Chapter 11 Step 3. Model validation
Now that we have our model, we must verify that the model follows all the basic assumptions:
- 1. Check the homogeneity of the variance:
- Plot predicted values vs residual values
- 2. Check the independence of the model residuals:
- Plot residuals vs each covariate of the model
- Plot residuals vs each covariate not included in the model
- 3. Check the normality of the model residuals:
- Histogram of residuals
11.1 1. Check the homogeneity of the variance
In order to check the homgeneity of the variance, we can plot predicted values vs residual values.
Homogeneous dispersion of the residuals means that the assumption is respected.
Now let’s look at our data, is the dispersion homogenous?
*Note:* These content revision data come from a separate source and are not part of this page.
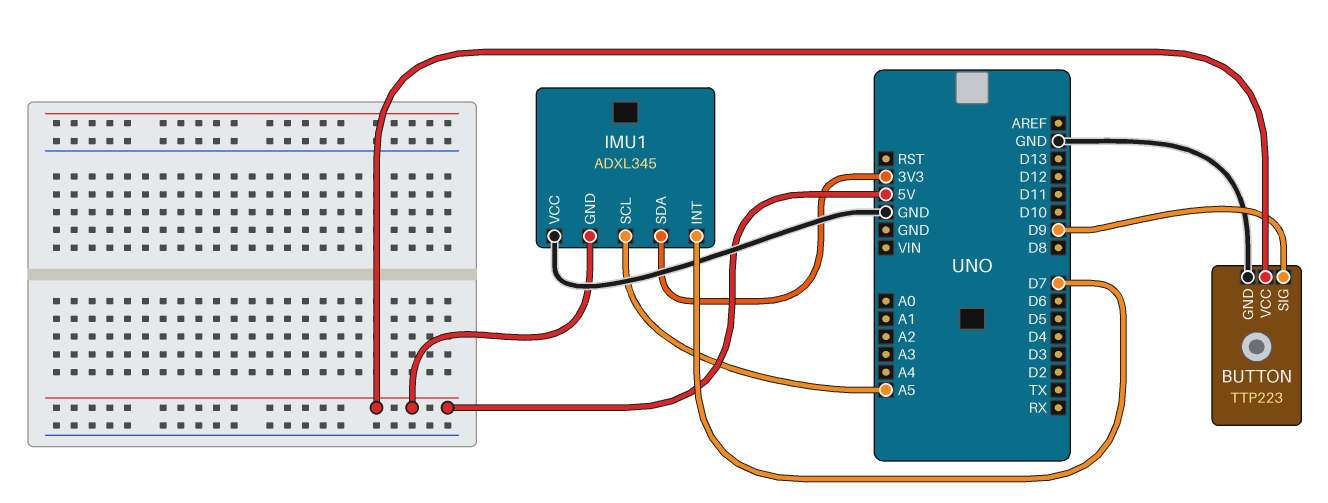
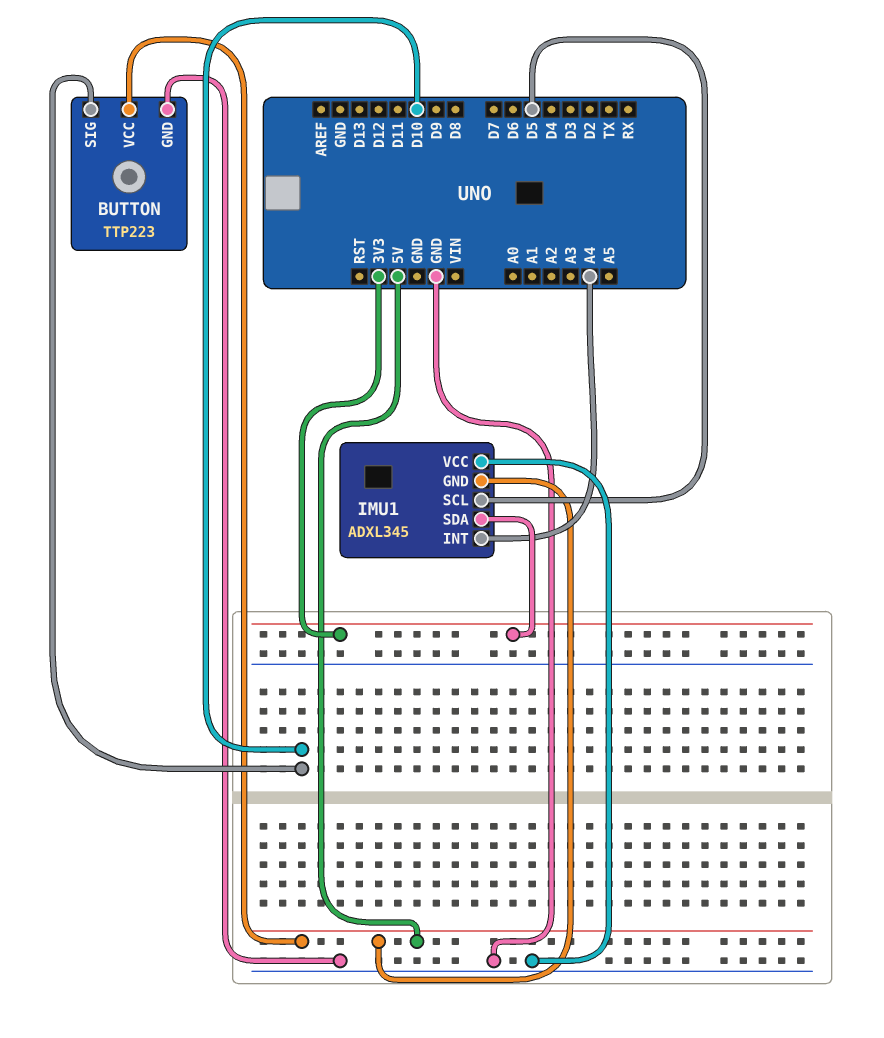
BUTTON pin SIG: D9 -> D10
IMU1 pin INT: D7 -> A4
IMU1 pin SCL: A5 -> D5

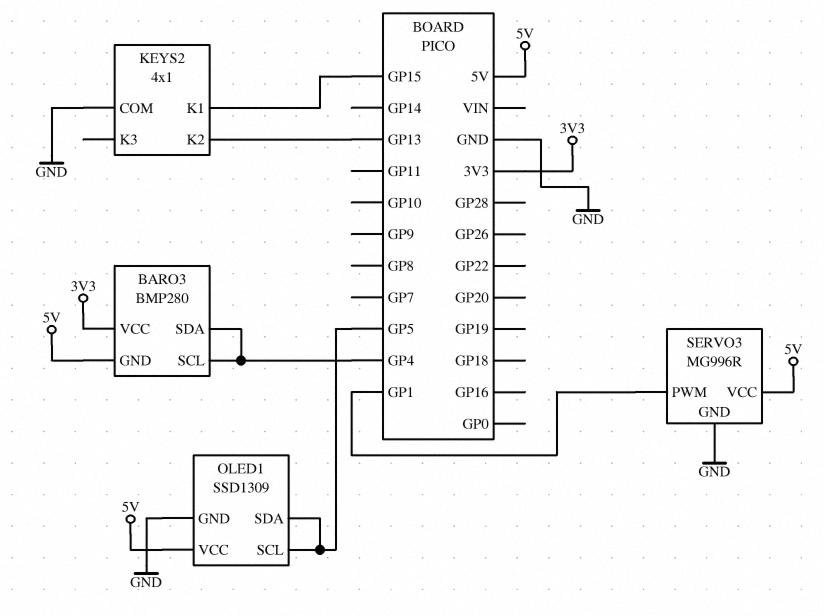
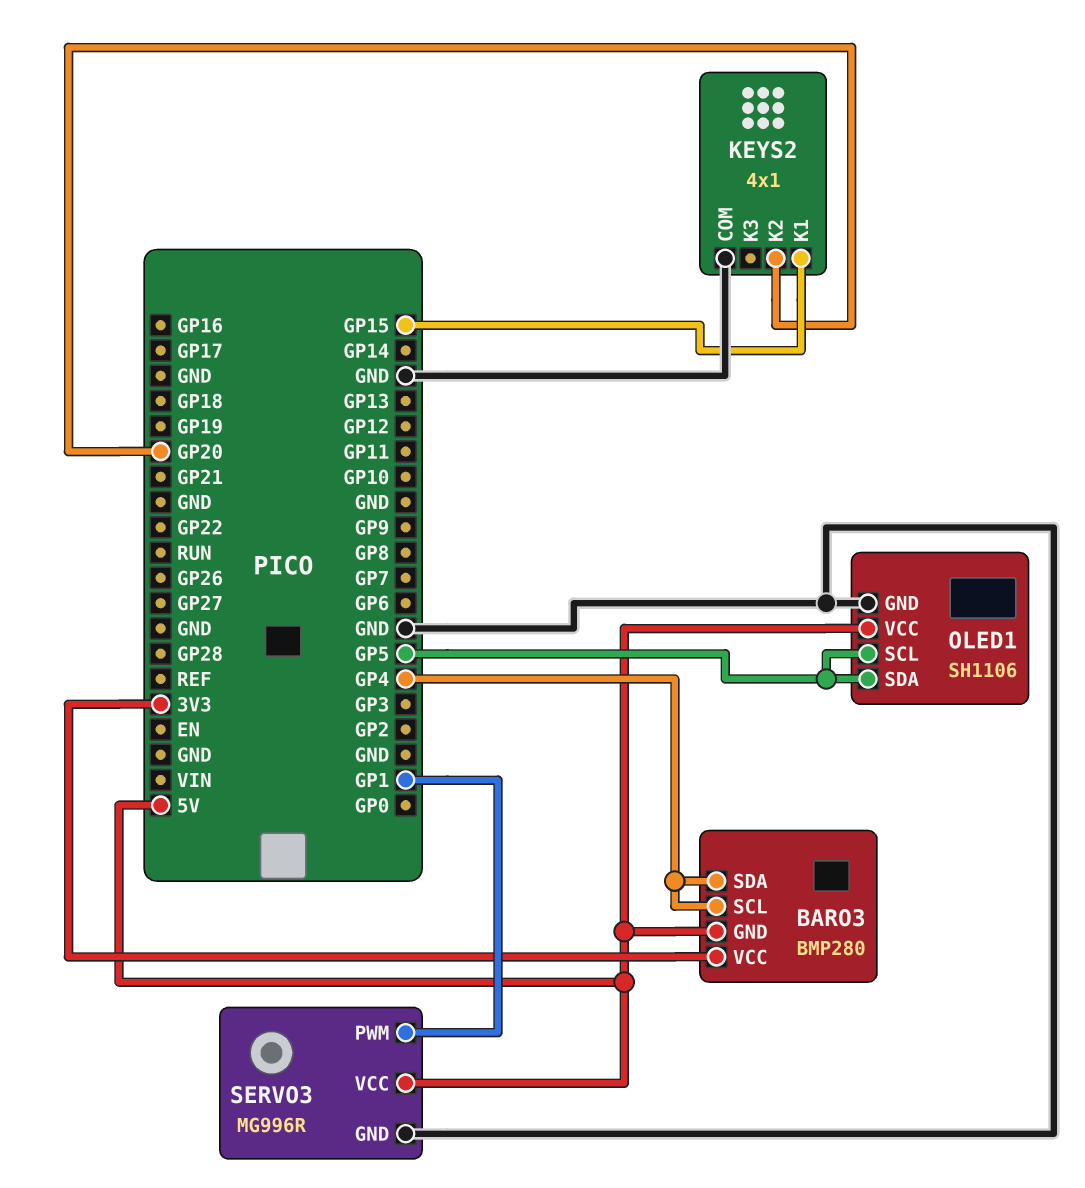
KEYS2 pin K2: GP13 -> GP20
OLED1: SSD1309 -> SH1106

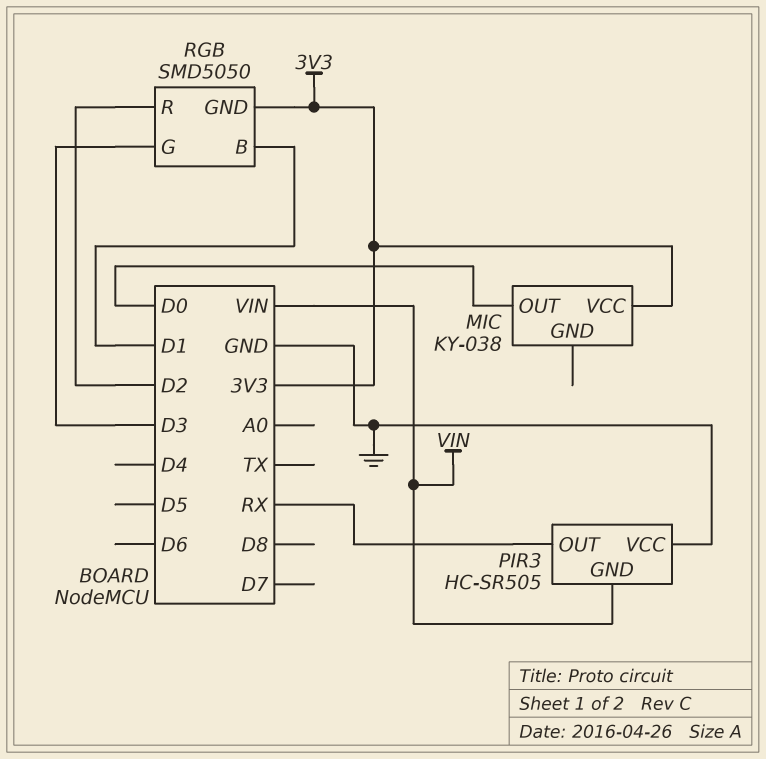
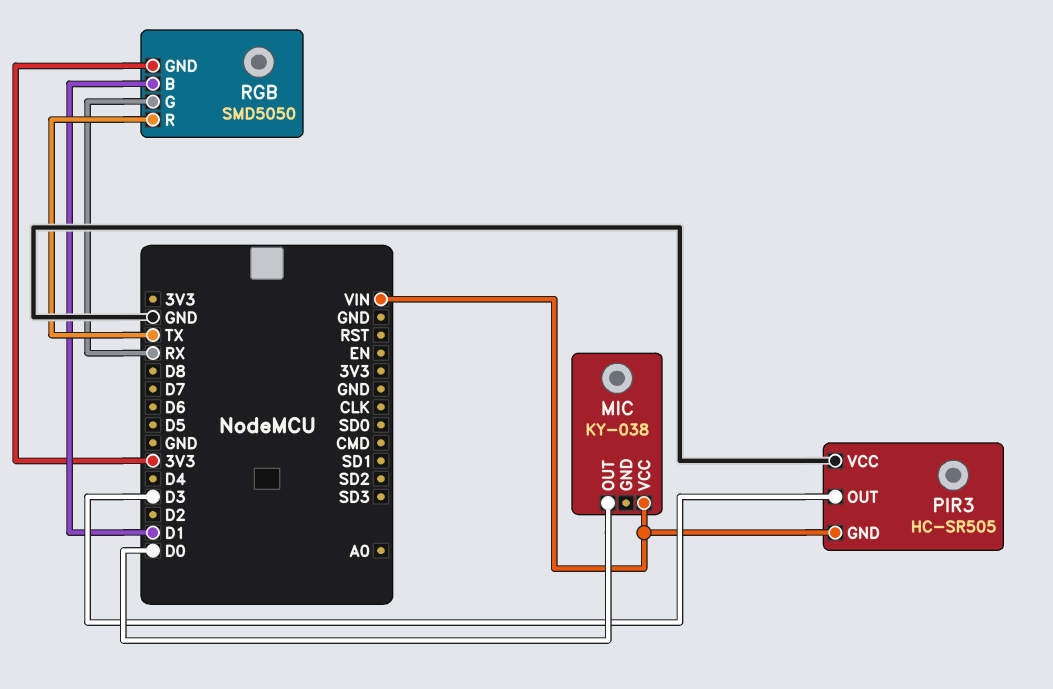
MIC pin VCC: 3V3 -> VIN
PIR3 pin OUT: RX -> D3
RGB pin G: D3 -> RX
RGB pin R: D2 -> TX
# Plot predicted values vs residual values
par(mar = c(4, 4, 0.5, 0.5))
plot(resid(M8) ~ fitted(M8), xlab = "Predicted values", ylab = "Normalized residuals")
abline(h = 0, lty = 2)
# Homogeneous dispersion of the residuals means that the
# assumption is respected.
Yes! Homogeneous dispersion of the residuals means that the assumption is respected.
11.2 2. Check the independence of the model residuals with each covariate
In order to check the independence of the model residuals with each covariate we will (1) plot residuals vs each covariate of the model and (2) plot residuals vs each covariate not included in the model.
Let’s start by (1) plotting the residuals vs each covariate of the model.
# In order to check the independence of the model residuals
# we need to plot residuals vs each covariate of the model
par(mfrow = c(1, 3), mar = c(4, 4, 0.5, 0.5))
plot(resid(M8) ~ fish.data$Z_Length, xlab = "Length", ylab = "Normalized residuals")
abline(h = 0, lty = 2)
boxplot(resid(M8) ~ Fish_Species, data = fish.data, xlab = "Species",
ylab = "Normalized residuals")
abline(h = 0, lty = 2)
boxplot(resid(M8) ~ Lake, data = fish.data, xlab = "Lakes", ylab = "Normalized residuals")
abline(h = 0, lty = 2)
# Homogeneous dispersion of the residuals around 0 means no
# pattern of residuals depending on the variable, therefore
# the assumption is respected! Note: The clusters are due
# to the data structure, where fish of only 5 size classes
# (large, small, and three groups in between) were
# captured.
Homogeneous dispersion of the residuals around 0 means no pattern of residuals depending on the variable, therefore the assumption is respected!
Note: The clusters are due to the data structure, where fish of only 5 size classes (large, small, and three groups in between) were captured.
Now, we should (2) plot residuals vs each covariate not included in the model.
If you observe patterns in these plots, you will know that there is variation in your dataset that could be explained by these covariates and you should consider including them in your model. However because we have included all the measured variables in our model, we can not do this step with our data.
11.3 3. Check the normality of the model residuals
Now we will check the normality of the model residuals as residuals following a normal distribution indicate that the model is not biased.
# Check the normality of the model residuals as residuals
# following a normal distribution indicate that the model
# is not biased.
hist(resid(M8))
# The residuals are normal! This means our model is not
# biased.
The residuals are normal! This means our model is not biased.